TACOMA, Wash. (AP) — Jurors got their first detailed look at the government's case against Washington State Auditor Troy Kelley on Tuesday, with prosecutors alleging that in his prior business life, he lied to mortgage title companies to obtain and hide $3 million in other people's money.

Kelley's attorneys countered that the government has a fundamental misunderstanding of the real estate industry he worked in.

"Really what this case boils down to is a contract dispute," defense attorney Patty Eakes said during opening statement in federal court. "There wasn't any theft. There wasn't any cheating. There wasn't any lying."

Kelley, a 51-year-old Democrat and former state representative, is the first Washington state official to be indicted in 35 years. He faces a range of charges — including possession of stolen property, money laundering and tax offenses — stemming from conduct that began in 2005 when he ran a real-estate services firm called Post Closing Department.

Kelley was elected state auditor in 2012, tasked with rooting out fraud and waste in government operations. Allegations of impropriety surfaced during that campaign, leading federal investigators to examine how he ran his old company.

Prosecutors say to obtain business from the title firms, Post Closing Department promised it would collect $100 to $150 fees for each deed-of-trust transaction it tracked; keep $15 or $20 for itself; use some of the money to pay county recording and other fees; and refund the customer any remaining money.

But in most cases, Kelley kept the excess fees, assistant U.S. attorney Andrew Friedman told the jury.

"He stole that money $100 at a time from tens of thousands of borrowers," Friedman said.

One of the companies Kelley worked with, Old Republic Title, sued him for not paying the refunds. Kelley settled the case for $1.1 million after making what prosecutors contend were false statements about his practices under oath.

Friedman broke Kelley's alleged conduct into three phases:

— 2005 to 2008, when he ran Post Closing and "lied to get $3 million in other people's money."

— 2008 to 2011, when Kelley is accused of trying to hide the money by moving it among various accounts, including a trust in Belize.

— 2011 to 2015, when he allegedly began paying himself $245,000 a year from the proceeds and claimed personal costs as business expenses to make it appear that he was still doing real estate work.

Kelley is charged with retaining at least $1.4 million in stolen money.

Task statement
Can you pick up the article about the trial of Washington State Auditor Troy Kelley after its last sentence and carry it forward? The data after this article isn't needed for anything here.

Data extract
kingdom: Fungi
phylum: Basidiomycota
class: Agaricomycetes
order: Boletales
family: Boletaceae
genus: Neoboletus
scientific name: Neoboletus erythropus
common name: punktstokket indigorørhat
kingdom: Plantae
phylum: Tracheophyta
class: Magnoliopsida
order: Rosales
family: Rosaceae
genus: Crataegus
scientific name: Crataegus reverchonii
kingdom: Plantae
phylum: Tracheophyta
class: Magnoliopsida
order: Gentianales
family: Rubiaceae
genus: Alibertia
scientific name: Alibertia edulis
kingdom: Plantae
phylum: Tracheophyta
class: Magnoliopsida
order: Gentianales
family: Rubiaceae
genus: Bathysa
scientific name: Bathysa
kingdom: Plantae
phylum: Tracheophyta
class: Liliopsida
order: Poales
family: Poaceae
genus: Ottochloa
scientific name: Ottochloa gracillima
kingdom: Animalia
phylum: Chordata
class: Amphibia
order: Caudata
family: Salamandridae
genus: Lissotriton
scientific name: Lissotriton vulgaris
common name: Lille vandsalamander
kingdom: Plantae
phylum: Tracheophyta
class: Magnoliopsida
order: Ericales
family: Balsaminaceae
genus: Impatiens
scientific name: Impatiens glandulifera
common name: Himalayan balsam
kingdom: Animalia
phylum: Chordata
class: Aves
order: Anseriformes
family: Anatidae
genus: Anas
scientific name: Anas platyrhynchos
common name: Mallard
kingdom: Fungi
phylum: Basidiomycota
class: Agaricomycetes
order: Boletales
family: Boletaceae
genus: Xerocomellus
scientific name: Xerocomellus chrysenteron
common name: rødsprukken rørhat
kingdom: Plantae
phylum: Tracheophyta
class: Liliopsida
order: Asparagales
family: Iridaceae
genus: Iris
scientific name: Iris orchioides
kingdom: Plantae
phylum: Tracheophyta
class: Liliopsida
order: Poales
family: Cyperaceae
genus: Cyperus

Response for this exercise
In 2011, Friedman said, Kelley and his family took a trip to Yellowstone and Glacier national parks, then claimed the costs as business expenses. Also claimed as business expenses, Friedman said, were toys, family meals and a zoo membership.

One of Kelley's former workers, Jason Jerue, will testify he doctored spreadsheets sent to title companies to conceal that borrowers weren't receiving refunds, Friedman said.

In response, Eakes sought to dismantle each of the government's claims.

Nowhere were borrowers promised refunds, she said, nor can the government produce any signed contracts between Kelley and the title companies that required him to return the money.

Kelley settled the Old Republic lawsuit just to get the matter behind him and focus on his political career, she said.

Some of the business expenses may have been reported in the wrong spot on the tax forms, Eakes said, but it's not criminal to make a mistake on your taxes.

As for Jerue, she added, he changed his story after prosecutors offered him immunity for his testimony. The spreadsheets he claims to have doctored can't be found, she said.

Jerue told the FBI he disposed of the computer he used at the time because it stopped working, according to an agent's notes of the interview.

Kelley took a seven-month leave of absence following his indictment last year. He returned to work in December, despite calls from Gov. Jay Inslee and other officials to resign.

Eakes said Kelley won't run for re-election and is done with politics.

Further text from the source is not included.